Participants: Backend devs, EMs, Andy and Victor

Agenda

  • The DNT tool
  • 0 Deadletters

Notes

The DNT Tool: Victor demoed how, with the help of the DNT tool, it's possible to swap out package references (nugets) to project references. By doing this, it's easy to run a service locally using the locally checked out platform code instead of whatever platform Nugets are imported. This is often useful to do when there's an issue in platform code, or you want to try new not yet committed platform code in a different service...

The basic steps are
1. Create a switcher.json file and fill it in with the referenced platform libraries
2. Run dnt switch-to-projects
3. Done!

0 Deadletters: A discussion around the "0 deadletter vision" we already have started on. Several subtopics were discussed.
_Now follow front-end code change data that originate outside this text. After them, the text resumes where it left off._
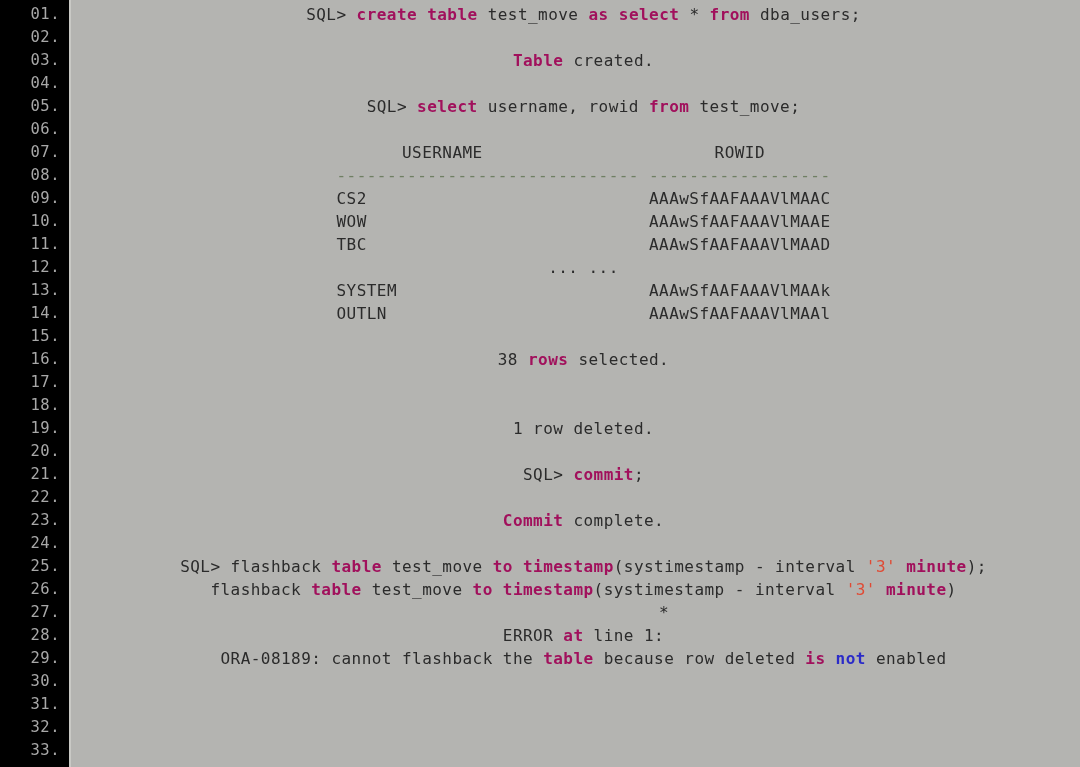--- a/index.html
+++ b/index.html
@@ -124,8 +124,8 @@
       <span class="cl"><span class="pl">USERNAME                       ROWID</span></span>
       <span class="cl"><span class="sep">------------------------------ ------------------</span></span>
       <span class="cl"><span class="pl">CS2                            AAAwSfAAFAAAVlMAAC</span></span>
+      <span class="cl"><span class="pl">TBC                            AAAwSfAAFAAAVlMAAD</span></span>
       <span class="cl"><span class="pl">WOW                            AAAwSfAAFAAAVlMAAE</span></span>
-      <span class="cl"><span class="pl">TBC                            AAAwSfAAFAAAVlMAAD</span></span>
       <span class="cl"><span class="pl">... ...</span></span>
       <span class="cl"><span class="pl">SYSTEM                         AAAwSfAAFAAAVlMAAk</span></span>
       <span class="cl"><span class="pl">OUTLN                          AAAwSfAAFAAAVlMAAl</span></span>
The basic steps when deadletters happens are:
1. Investigate why it happened.
2. Try to fix the underlying issue
3. It's important to also propagate any state, i.e. by re-queueing the deadletter to let the handlers process it again.
4. If the deadletter is not resent, it should be removed.

Idempotency:
- In the ideal world, every event handler should be idempotent, meaning it can handle if an event is resent. (We are not there yet, but this is the ideal)
- We should think about and try hard to implement idempotency for new code.
- Not everything is idempotent today.
- In some cases, replaying events does not make sense. E.g. a message to send push because of good FX rate is likely outdated and should not be processed after a short time (like 15 minutes).
- It's unknown if DW handles duplicate events.

Two questions were asked by Victor:
Should we have a single deadletter queue instead of one per topic? If we want to change this, the time is now, since it will be much more work once RabbitMQ migration is done. However, we could not see any compelling reasons to change to a single deadletter queue. It could be easier to resend (or remove) all deadletters, but given our current state it's unlikely we want to do that. It's more important that its easy to attribute the deadletter to a single consumer/area, both for troubleshooting and for cleaning up. We also don't foresee a huge amount of deadletters.

Should/could we have a backoff for event retry? Yes, this seems like a good idea. It would prevent some deadletters when for example a third party is down for a short period. It should be reasonably easy to implement. We just have to be aware of this backoff time interacts with the backoff time Polly already does.